2. Clarifying that social media is a process, and that results won’t be seen for at least six months.
Establishing Success Criteria
This is the most important step. For most businesses, the success of their social media campaign isn’t measured by achieving social media goals such as the number of comments left on blog posts or how many Twitter followers they have.
Instead, businesses measure the success of their social media campaigns by achieving business goals. Mostly, my clients want to see their social media efforts work as lead generation tools, sending relevant traffic to their site. If that traffic turns into qualified leads down the road, and then into clients or customers, that’s great – but at the very least we want to see the corporate blog and Twitter send traffic to the site, and we want that traffic to behave on the site in a way that shows engagement and interest – browsing key pages, downloading white papers, etc.

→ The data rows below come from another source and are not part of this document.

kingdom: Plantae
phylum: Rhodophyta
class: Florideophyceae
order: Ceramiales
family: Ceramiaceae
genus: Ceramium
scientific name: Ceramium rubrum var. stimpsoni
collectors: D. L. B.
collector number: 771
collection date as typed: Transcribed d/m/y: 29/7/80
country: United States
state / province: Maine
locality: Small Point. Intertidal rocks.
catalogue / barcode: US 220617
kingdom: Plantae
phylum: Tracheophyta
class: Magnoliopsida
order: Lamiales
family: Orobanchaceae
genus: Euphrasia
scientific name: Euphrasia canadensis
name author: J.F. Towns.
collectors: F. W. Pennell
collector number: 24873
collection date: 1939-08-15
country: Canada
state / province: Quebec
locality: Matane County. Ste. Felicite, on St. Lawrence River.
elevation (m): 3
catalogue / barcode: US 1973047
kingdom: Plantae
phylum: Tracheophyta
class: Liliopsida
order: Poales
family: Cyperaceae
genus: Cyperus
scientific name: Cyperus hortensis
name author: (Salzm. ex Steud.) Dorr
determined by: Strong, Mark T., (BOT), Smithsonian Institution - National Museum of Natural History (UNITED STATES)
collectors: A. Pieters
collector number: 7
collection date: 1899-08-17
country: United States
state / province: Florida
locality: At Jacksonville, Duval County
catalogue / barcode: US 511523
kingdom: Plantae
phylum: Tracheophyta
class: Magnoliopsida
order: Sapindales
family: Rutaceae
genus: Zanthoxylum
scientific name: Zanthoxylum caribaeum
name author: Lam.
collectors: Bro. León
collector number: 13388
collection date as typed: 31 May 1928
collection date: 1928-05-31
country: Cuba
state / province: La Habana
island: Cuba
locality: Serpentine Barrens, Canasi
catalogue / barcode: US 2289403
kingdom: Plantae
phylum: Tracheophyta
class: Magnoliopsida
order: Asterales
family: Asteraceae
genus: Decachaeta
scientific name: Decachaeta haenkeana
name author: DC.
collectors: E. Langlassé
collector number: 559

These are of course very general criteria – it’s difficult to quantify social media results in rigid numbers, especially because it’s such a long-term process. But establishing these criteria is still important, because you do need to measure the success of your social media campaign, and you need to measure it in terms of business results.
Social Media is a Process
The second topic that you must discuss with your clients is that they need to be very patient. A month, two, even a full calendar quarter are not enough to build a social media presence that would actually show results. This is process that generally takes at least six months, and often longer.
It can take 2 years for Google to start sending real traffic to a new blog – it can take that long to build authority and trust; and it’s not unheard of for me to create a Twitter account for a client, to start growing it slowly, and for the client to see zero results for several months, while I patiently keep building the account. Then at some point – probably when we get to 100 real, authentic, relevant followers, the client takes a look at their Google Analytics and happily tells me that Twitter is one of the top external referrers to their site.
“So, do you see any results?”
Not yet, but give it time, and chancers are, we will.